Fast forward sixty five years. We have witnessed a rebirth of Torah Judaism, with proud, vibrant communities in both countries (and in many other countries worldwide). We can list with great satisfaction our many achievements in advancing the cause of Torah, and would undoubtedly start with the countless mosdos chinuch and chesed that we have founded and nurtured. According to the Rebbe, our challenge is to not take these for granted, while also maintaining high levels of emunah, bitachon and yiras shamayim that were exhibited by our parents and grandparents.
While he did not express this explicitly, it was my understanding from Rav Perlow that deficiencies in these latter areas stem primarily from the “ready made” Jewish world that we were born and raised in. For most of us, a Torah existence came easily; few struggled in any meaningful way to access it and benefit from it. But much in the same way that physical inertia correlates strongly with obesity, the absence of spiritual exertion can also result in a dearth of religious resilience, an inability to overcome challenges, such as spiritual shallowness or deficits in personal self-discipline.
And Yeshurun became fat and rebelled; you grew fat, thick and rotund; [Israel] forsook the G-d Who made them, and spurned the [Mighty] Rock of their salvation. (Devarim 32:15)
Today, particularly due to the internet’s incessant spiritual assault, we are susceptible to new challenges as Torah Jews, usually not in an overt sense, but in a way that gnaws at our inner sense of self.
This week’s parasha speaks to these challenges.
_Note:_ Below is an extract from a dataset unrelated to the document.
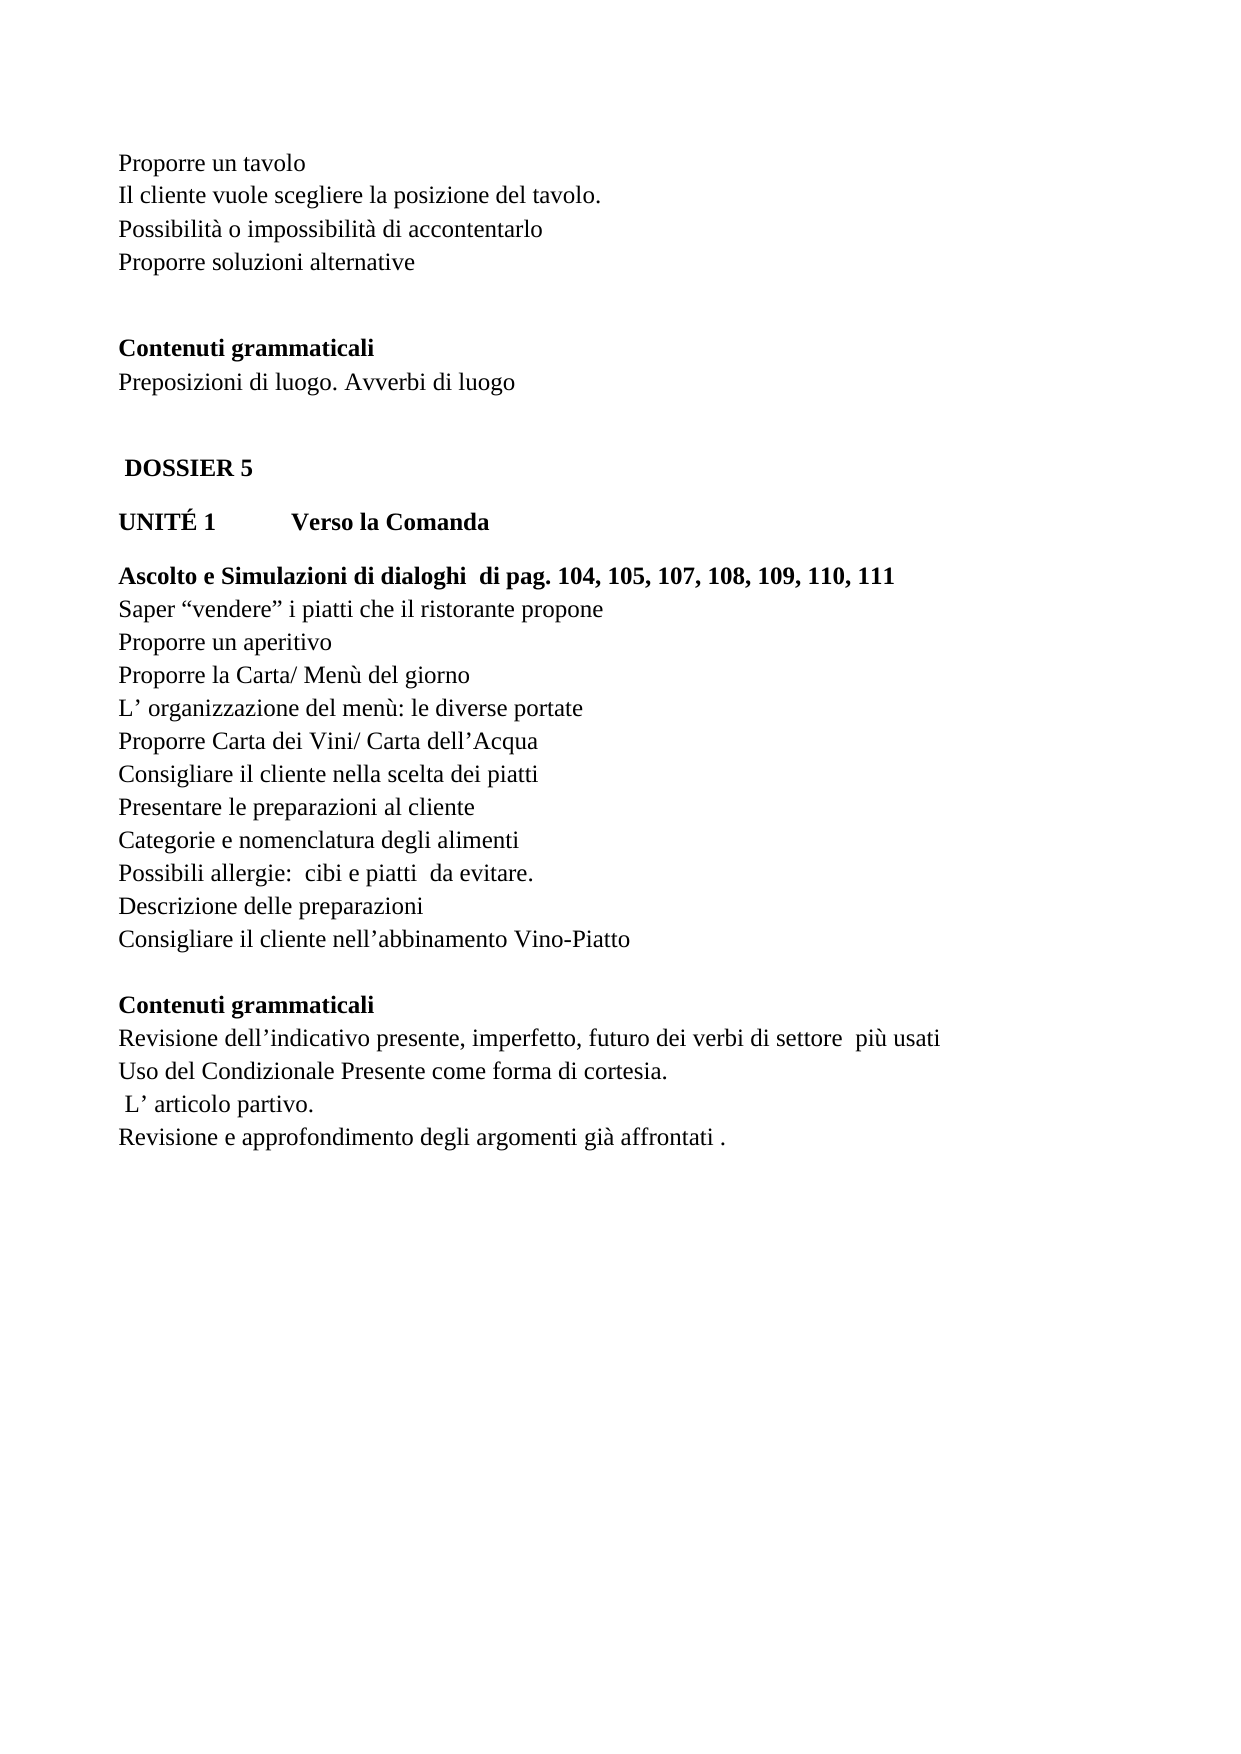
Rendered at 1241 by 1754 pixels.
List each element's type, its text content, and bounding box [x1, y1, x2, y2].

The juxtaposition of nazir to sotah is seen by the gemara as a way of conveying a fundamental message. We are susceptible to what we see, particularly when it involves raw debasement. Our first response in such an instance is to separate ourselves from the lewdness that surrounds us.
Why is the section dealing with the nazirite juxtaposed to the section of the adulterous woman? To tell us whoever sees an adulteress in her disgrace should vow to abstain from wine, for it leads to adultery. (Rashi to Bamidbar 6:2, quoting Sotah 2a)that
But that is not enough. Immediately after the description of the nazir, the Torah records the priestly blessings. According to Kli Yakar, the proximity of these two concepts conveys a message that true blessing is not something that only benefits oneself (as symbolizes through personal wine consumption) but helps others as well. If we are to properly survive our present challenge, we cannot simply run away. Rather, we will need to offer one another continued support and encouragement. We must recognize that all of us are suffering through this spiritual malady together, and need to rally around a common banner if we are to emerge victorious.